My parents bought me a guitar about four years ago. It was a standard acoustic. The strings were tight and difficult to hold down. I struggled for a week to get the basic chords down. I couldn’t practice for too long because my fingers would get sore after five or so minutes. The pain was my signal to stop.
After two weeks, I had the basic chords down and my fingers had callused enough for me to play beyond five minutes without pain.
It was exciting. I thought I was going to rock out and learn all my favorite songs within the month. But then something happened.
I stopped practicing. I stopped even picking up my guitar. I moved on. I wouldn’t pick it up again for another year.
I stopped playing because I established a routine of practicing until my fingers hurt. In the beginning this routine was manageable – five minutes a day was nothing. I could do that; however my fingertips progressed quicker than my discipline. I could not will myself to play for fifteen minutes or longer a day. I could do five. But since I set the standard in my mind to play until my fingers hurt, I created an unrealistic expectation for myself, and as a result, stopped playing the guitar.
Physical vs. Mental Strength
With every new habit there are different physical and mental demands.
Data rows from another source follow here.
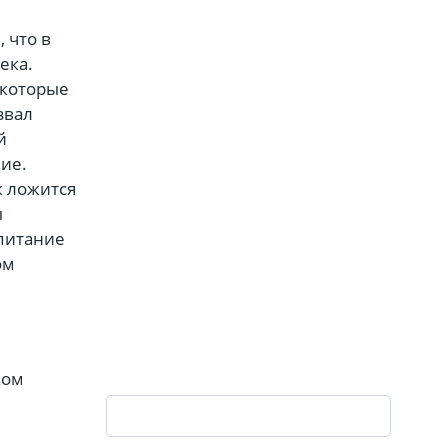
 что в
ека.
 которые
звал
й
ие.
к ложится
ы
питание
ом
.
ком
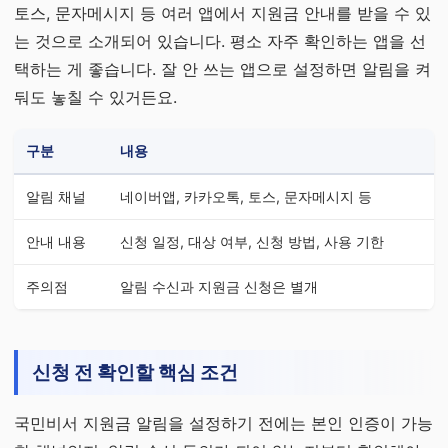
토스, 문자메시지 등 여러 앱에서 지원금 안내를 받을 수 있
는 것으로 소개되어 있습니다. 평소 자주 확인하는 앱을 선
택하는 게 좋습니다. 잘 안 쓰는 앱으로 설정하면 알림을 켜
둬도 놓칠 수 있거든요.
구분
내용
알림 채널
네이버앱, 카카오톡, 토스, 문자메시지 등
안내 내용
신청 일정, 대상 여부, 신청 방법, 사용 기한
주의점
알림 수신과 지원금 신청은 별개
신청 전 확인할 핵심 조건
국민비서 지원금 알림을 설정하기 전에는 본인 인증이 가능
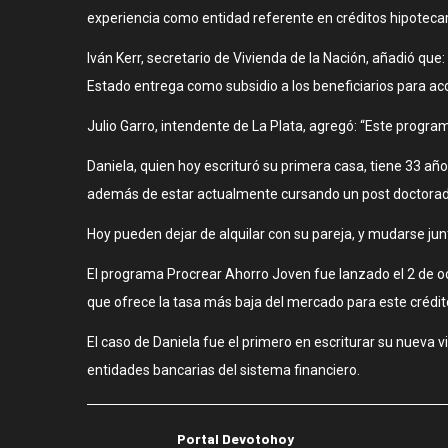
experiencia como entidad referente en créditos hipotecar
Iván Kerr, secretario de Vivienda de la Nación, añadió q
Estado entrega como subsidio a los beneficiarios para acc
Julio Garro, intendente de La Plata, agregó: “Este progr
Daniela, quien hoy escrituró su primera casa, tiene 33 año
además de estar actualmente cursando un post doctorado
Hoy pueden dejar de alquilar con su pareja, y mudarse jun
El programa Procrear Ahorro Joven fue lanzado el 2 de oct
que ofrece la tasa más baja del mercado para este crédit
El caso de Daniela fue el primero en escriturar su nueva
entidades bancarias del sistema financiero.
Portal Devotohoy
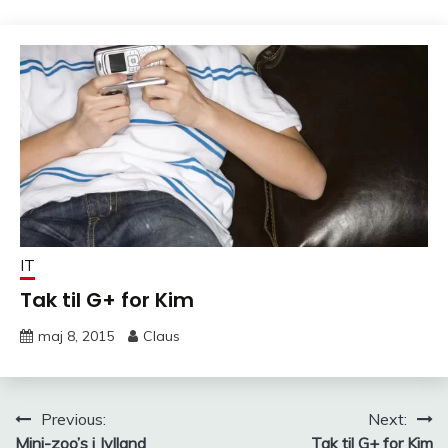
IT
Tak til G+ for Kim
maj 8, 2015
Claus
Indlægsnavigation
Previous:
Next:
Mini-zoo’s i Jylland
Tak til G+ for Kim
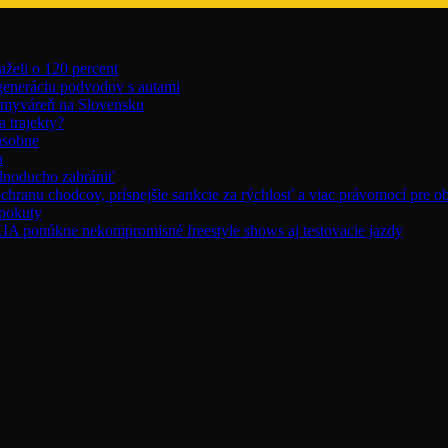
aželi o 120 percent
 generáciu podvodov s autami
umyváreň na Slovensku
 trajekty?
ásobne
a
ednoducho zabrániť
chranu chodcov, prísnejšie sankcie za rýchlosť a viac právomocí pre o
 pokuty
úkne nekompromisné freestyle shows aj testovacie jazdy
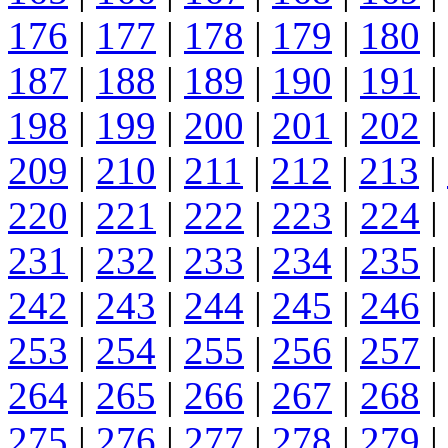
176
|
177
|
178
|
179
|
180
|
187
|
188
|
189
|
190
|
191
|
198
|
199
|
200
|
201
|
202
|
209
|
210
|
211
|
212
|
213
|
220
|
221
|
222
|
223
|
224
|
231
|
232
|
233
|
234
|
235
|
242
|
243
|
244
|
245
|
246
|
253
|
254
|
255
|
256
|
257
|
264
|
265
|
266
|
267
|
268
|
275
|
276
|
277
|
278
|
279
|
For someone trying to establish a daily push-up routine, they may be able to do twenty push ups on day one with no problem and would have no problem struggling through twenty more the next day, if their body felt the same way it did on day one, but that is not the case. The physical demand changes from day one to day two.
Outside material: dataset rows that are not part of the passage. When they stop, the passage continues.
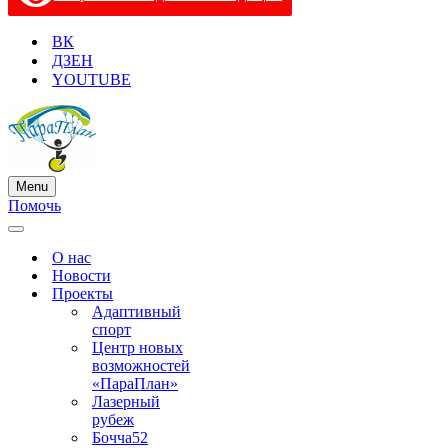
ВК
ДЗЕН
YOUTUBE
Menu
Меню
Помочь
навигации
Меню
навигации
О нас
Новости
Проекты
Адаптивный
спорт
Центр новых
возможностей
«ПараПлан»
Лазерный
рубеж
Бочча52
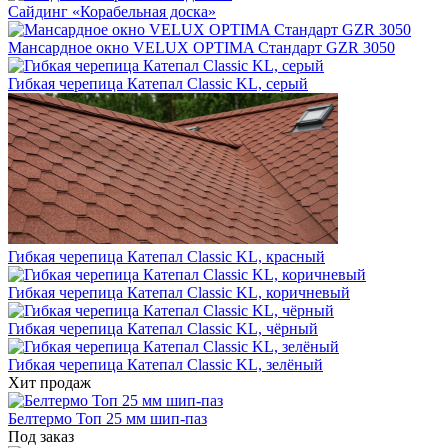
Сайдинг «Корабельная доска»
Мансардное окно VELUX OPTIMA Стандарт GZR 3050
Гибкая черепица Катепал Classic KL, серый
Гибкая черепица Катепал Classic KL, красный
Гибкая черепица Катепал Classic KL, коричневый
Гибкая черепица Катепал Classic KL, чёрный
Гибкая черепица Катепал Classic KL, зелёный
Хит продаж
Белтермо Топ 25 мм шип-паз
Под заказ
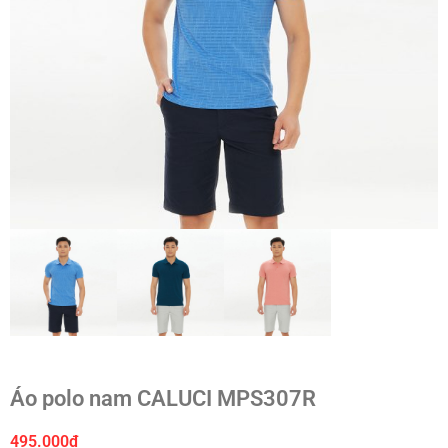
Áo polo nam CALUCI MPS307R
495.000
₫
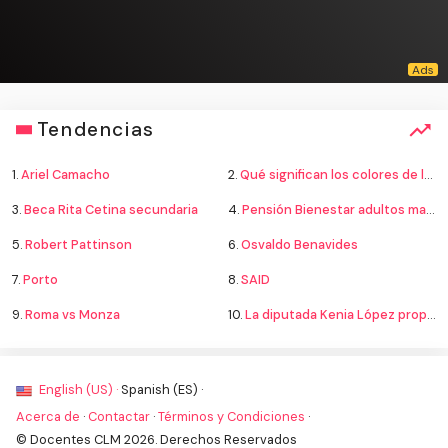
Tendencias
1.
Ariel Camacho
2.
Qué significan los colores de la bandera
3.
Beca Rita Cetina secundaria
4.
Pensión Bienestar adultos mayores
5.
Robert Pattinson
6.
Osvaldo Benavides
7.
Porto
8.
SAID
9.
Roma vs Monza
10.
La diputada Kenia López propone cambiar el nombre del país a México
English (US) ·
Spanish (ES) ·
Acerca de
·
Contactar
·
Términos y Condiciones
·
© Docentes CLM 2026. Derechos Reservados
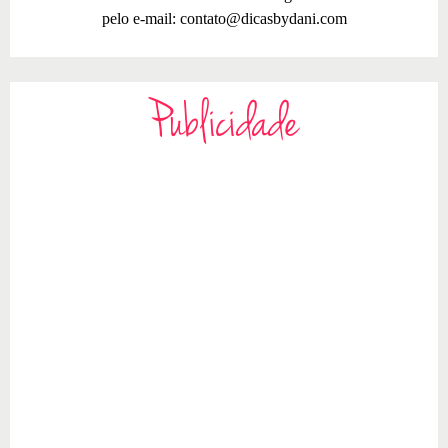
pelo e-mail:
contato@dicasbydani.com
Publicidade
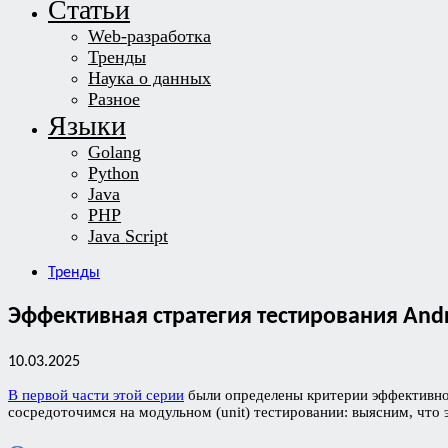
Статьи
Web-разработка
Тренды
Наука о данных
Разное
Языки
Golang
Python
Java
PHP
Java Script
Тренды
Эффективная стратегия тестирования Andr
10.03.2025
В первой части этой серии
были определены критерии эффективной
сосредоточимся на модульном (unit) тестировании: выясним, что эт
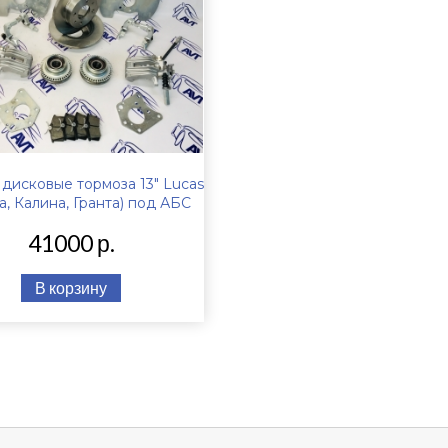
дисковые тормоза 13" Lucas
а, Калина, Гранта) под АБС
41000 р.
В корзину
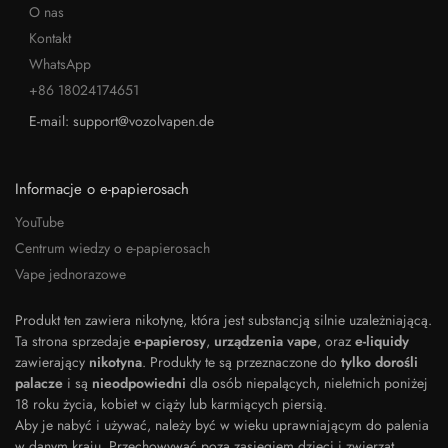
O nas
Kontakt
WhatsApp
+86 18024174651
E-mail: support@vozolvapen.de
Informacje o e-papierosach
YouTube
Centrum wiedzy o e-papierosach
Vape jednorazowe
Produkt ten zawiera nikotynę, która jest substancją silnie uzależniającą.
Ta strona sprzedaje
e-papierosy
,
urządzenia vape
, oraz
e-liquidy
zawierający
nikotyna
. Produkty te są przeznaczone do
tylko dorośli
palacze
i są
nieodpowiedni
dla osób niepalących, nieletnich poniżej
18 roku życia, kobiet w ciąży lub karmiących piersią.
Aby je nabyć i używać, należy być w wieku uprawniającym do palenia
w danym kraju. Przechowywać poza zasięgiem dzieci i zwierząt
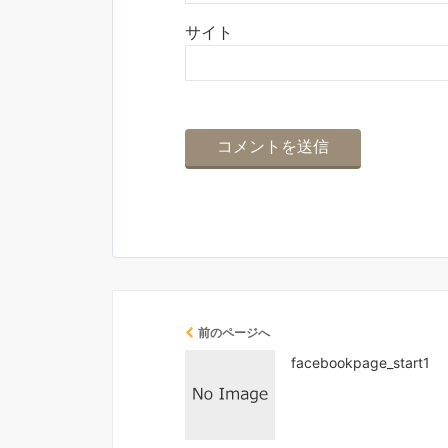
サイト
前のページへ
facebookpage_start1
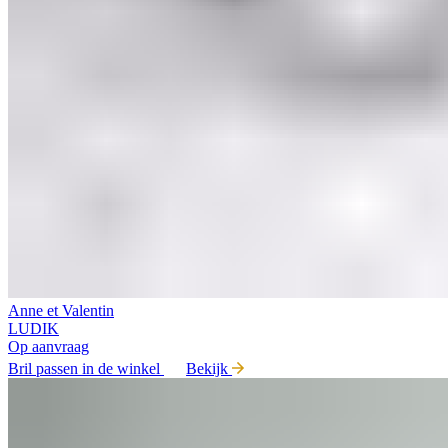
Anne et Valentin
LUDIK
Op aanvraag
Bril passen in de winkel
Bekijk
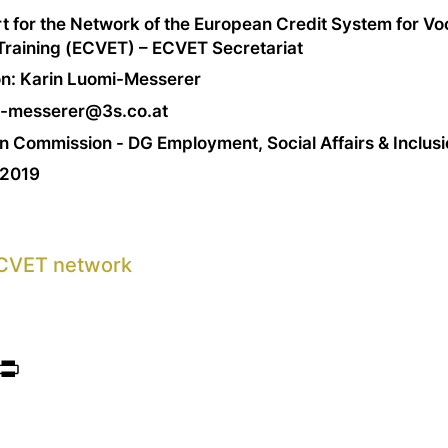
t for the Network of the European Credit System for Vo
Training (ECVET) – ECVET Secretariat
n: Karin Luomi-Messerer
i-messerer@3s.co.at
n Commission - DG Employment, Social Affairs & Inclusi
-2019
CVET network
ook
itter
Print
The physical and mental stamina it takes to establish a new habit are rarely (if ever) equal; therefore it is important to start small and build slowly when establishing a new habit.
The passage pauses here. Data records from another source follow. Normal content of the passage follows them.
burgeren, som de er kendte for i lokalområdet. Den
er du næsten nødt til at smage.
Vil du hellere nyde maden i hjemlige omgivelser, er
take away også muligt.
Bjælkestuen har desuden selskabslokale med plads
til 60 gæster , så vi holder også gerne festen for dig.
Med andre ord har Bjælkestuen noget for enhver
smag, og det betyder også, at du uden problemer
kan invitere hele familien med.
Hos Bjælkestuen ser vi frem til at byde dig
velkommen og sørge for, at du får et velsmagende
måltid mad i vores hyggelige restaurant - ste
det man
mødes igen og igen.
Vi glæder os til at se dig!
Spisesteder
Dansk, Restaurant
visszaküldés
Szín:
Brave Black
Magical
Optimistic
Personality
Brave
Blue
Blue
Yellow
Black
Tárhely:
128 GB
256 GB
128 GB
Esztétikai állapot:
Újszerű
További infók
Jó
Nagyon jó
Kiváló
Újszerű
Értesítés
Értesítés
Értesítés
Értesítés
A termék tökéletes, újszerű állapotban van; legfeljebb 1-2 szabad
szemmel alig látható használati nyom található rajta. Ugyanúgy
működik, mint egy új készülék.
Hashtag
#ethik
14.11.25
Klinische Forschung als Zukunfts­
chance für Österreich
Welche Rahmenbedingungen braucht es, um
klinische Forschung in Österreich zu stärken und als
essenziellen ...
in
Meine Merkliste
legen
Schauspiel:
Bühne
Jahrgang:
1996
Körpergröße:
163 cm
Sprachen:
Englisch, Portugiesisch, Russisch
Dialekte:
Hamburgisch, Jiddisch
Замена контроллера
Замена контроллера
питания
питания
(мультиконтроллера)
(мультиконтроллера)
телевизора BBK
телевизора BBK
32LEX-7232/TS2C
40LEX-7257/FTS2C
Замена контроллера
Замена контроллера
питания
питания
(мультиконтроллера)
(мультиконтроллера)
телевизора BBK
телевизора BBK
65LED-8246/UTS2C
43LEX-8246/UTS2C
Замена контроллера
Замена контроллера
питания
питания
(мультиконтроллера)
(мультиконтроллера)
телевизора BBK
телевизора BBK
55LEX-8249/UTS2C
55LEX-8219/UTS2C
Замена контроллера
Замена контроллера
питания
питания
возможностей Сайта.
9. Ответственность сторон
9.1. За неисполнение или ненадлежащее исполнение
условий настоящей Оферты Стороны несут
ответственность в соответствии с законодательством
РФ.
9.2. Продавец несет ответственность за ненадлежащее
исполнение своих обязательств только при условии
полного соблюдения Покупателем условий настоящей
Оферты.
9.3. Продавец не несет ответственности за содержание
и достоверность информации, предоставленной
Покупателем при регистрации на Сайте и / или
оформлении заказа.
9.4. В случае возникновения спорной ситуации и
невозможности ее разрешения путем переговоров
- Too much too soon. I have tried numerous times to establish a push-up routine. Each time I have failed because I was too sore to continue. Sometimes I would be too sore after day one, other times I would be too sore three weeks in. I didn’t progress slow enough for my body to catch up. With writing I would do more than I was mentally disciplined to handle on a day-to-day basis. The task of writing 1000 words a day was too much for me in the beginning, so I would not at all most days.
- Too many little things too soon. When I wasn’t doing too much too soon, I was trying to establish too many habits the right way at the same time. Thus I was doing too much too soon again but in a different way. I would plan on establishing a push-up routine, writing routine, running routine and a healthy eating routing all in one day. I figured since I was doing each of these habits the right way, I would be fine. I was not. I ended up establishing none of the above habits, even though I followed what I thought were the basic habit rules.
- Impatience. So finally I understood the basic structure for making habit changes — choose one habit, start small and build slow. As long as I followed this basic structure I would be fine. But I wasn’t. I would write for five minutes a day for a two weeks and had nothing to show for it. I didn’t have any blog posts written or anything, so I quit. I wanted results right away. I was impatient. When establishing new habits, there may not be any sort of significant change for a while. The first few weeks or so are all about establishing the behavior into your routine, the results are down the road and happen slowly. Most of time without even being aware. So feel accomplished each day for simply building your habit. Feel good about it. And let the results down the road be the icing on the cake.